There is no doubting that yesterday’s vote was a historic moment. We are finally at the end of the legal emancipation of LGBT people, a process that only began in 1967 with the decriminalisation of homosexuality. Centuries of state-sanctioned prejudice have been obliterated in the last 40 years: some of the last set of laws denying full rights to a minority are now being overcome. But, as ever, it was not the goodwill and generosity of those above that brought us here, but rather the struggle and sacrifice of countless LGBT people who were spat at, ridiculed, demonised, beaten and imprisoned.

Not that countless centuries of bigotry have simply vanished; their death rattle echoed in the Chamber. Tory MP Peter Bone described it as his “saddest day” in the House, claiming a lack of democratic legitimacy for a policy that polls show has majority support.

Sir Gerald Howarth frothed at the mouth, damning the lack of “mandate for this massive cultural change”. The DUP’s Ian Paisley – the son of a man who once launched a campaign to “Save Ulster From Sodomy” – suggested that the ability of same-sex couples to marry would drive straight people away from the altar: MPs laughed at him, and rightly so. And Sir Roger Gale – fulfilling the role of cardboard cut-out, clichéd bigot – compared being gay to incest. The 17th century called, Sir Roger, and they want their speech back.

Tragically, a handful of Labour MPs joined Tory protests at history’s unstoppable march. Stephen Timms affirmed he would vote against the Bill at Third Reading, suggesting that marriage was about children: at a stroke, apparently annulling the marriages of countless childless couples. His fellow Newham Labour MP, Lyn Brown, wondered – having wed too late to have children – if her marriage was therefore not legitimate.

It was refuseniks such as Timms who stopped Labour imposing a three-line Whip on this vote by threatening to resign: Labour’s official view is that civil rights are a matter of individual conscience.

More movingly, some MPs gave an insight into the hardship caused by prejudice. “Progress has come in fits and starts and has not always been easy,” said gay Lib Dem MP Stephen Williams. Tory MP Nick Herbert spoke of gay children bullied in schools and athletes who would not come out. “They have civil partnerships, why do they need it to be called marriage?” demanded critics who would be reduced to rage if their own relationships were called anything else. “This is how it has always been,” they argued, refusing to accept that traditions can sometimes be injustices that have prevailed for too long.

They were schooled with a potted history of marriage by Yvette Cooper: of how women were once mere objects, granted by fathers to their husbands; of civil non-religious marriages – once a huge, controversial innovation – being introduced in 1836; of women still legally being able to be raped by their husbands until the early 1990s.

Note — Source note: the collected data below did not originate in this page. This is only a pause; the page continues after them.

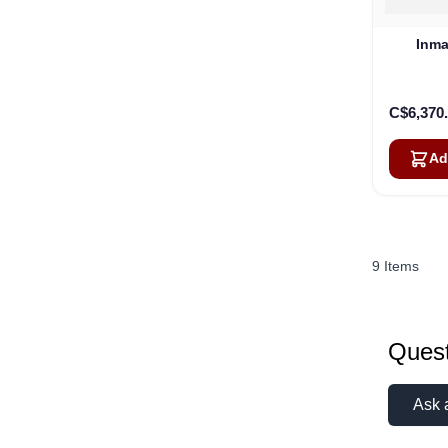
Inma
C$6,370
Ad
9
Items
Quest
Ask 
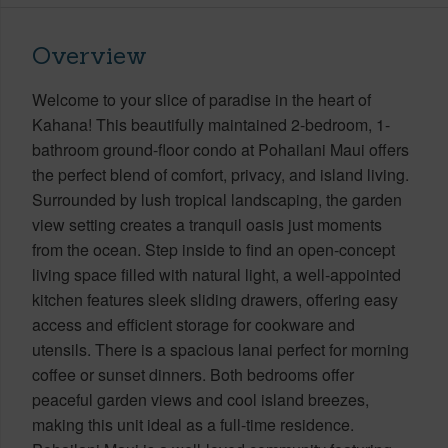
Overview
Welcome to your slice of paradise in the heart of
Kahana! This beautifully maintained 2-bedroom, 1-
bathroom ground-floor condo at Pohailani Maui offers
the perfect blend of comfort, privacy, and island living.
Surrounded by lush tropical landscaping, the garden
view setting creates a tranquil oasis just moments
from the ocean. Step inside to find an open-concept
living space filled with natural light, a well-appointed
kitchen features sleek sliding drawers, offering easy
access and efficient storage for cookware and
utensils. There is a spacious lanai perfect for morning
coffee or sunset dinners. Both bedrooms offer
peaceful garden views and cool island breezes,
making this unit ideal as a full-time residence.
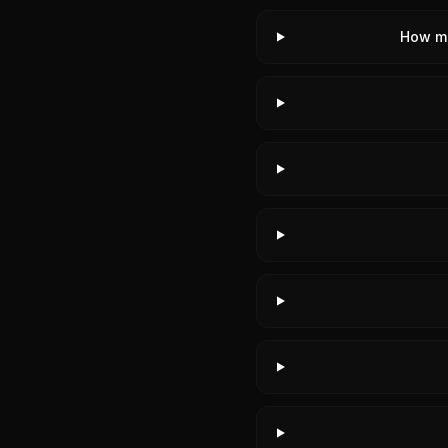
How m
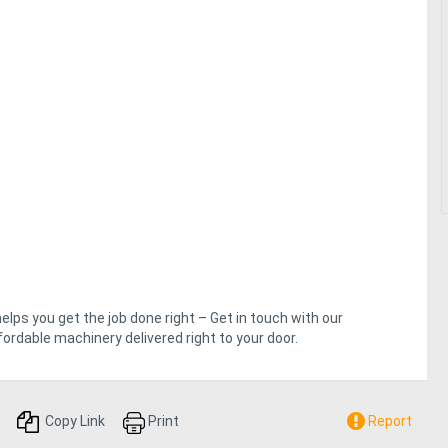
helps you get the job done right – Get in touch with our
ordable machinery delivered right to your door.
Copy Link
Print
Report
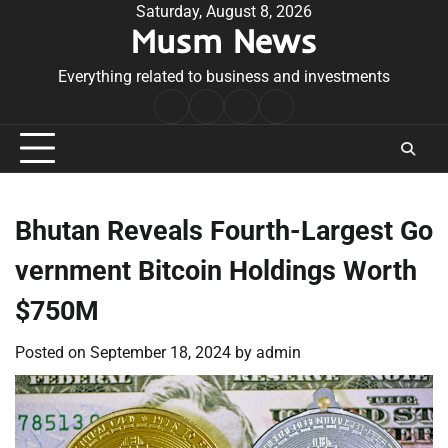
Skip
Saturday, August 8, 2026
Musm News
to
content
Everything related to business and investments
Home
Terms
Privacy
Contact
&
Policy
Us
Conditions
Bhutan Reveals Fourth-Largest Go
vernment Bitcoin Holdings Worth
$750M
Posted on
September 18, 2024
by
admin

And so yesterday was not simply about the right of same-sex couples to be legally accepted. It was not simply the acceptance that love is love – with its excitement, warmth, companionship, fear and heartbreak – whatever the gender of those involved. It was about the state finally recognising that LGBT people are the same as anyone else.

That does not mean complacency: homophobic abuse will still be yelled at same-sex couples; young LGBT men and women will still be consumed with self-loathing and terror; and yes, LGBT people will still be punched, kicked. Yet we have come so far, and, in the years to come, homophobia will continue its inevitable retreat. But don’t get too grateful for those Parliamentarians. It was huge sacrifice that got us here. Never forget it.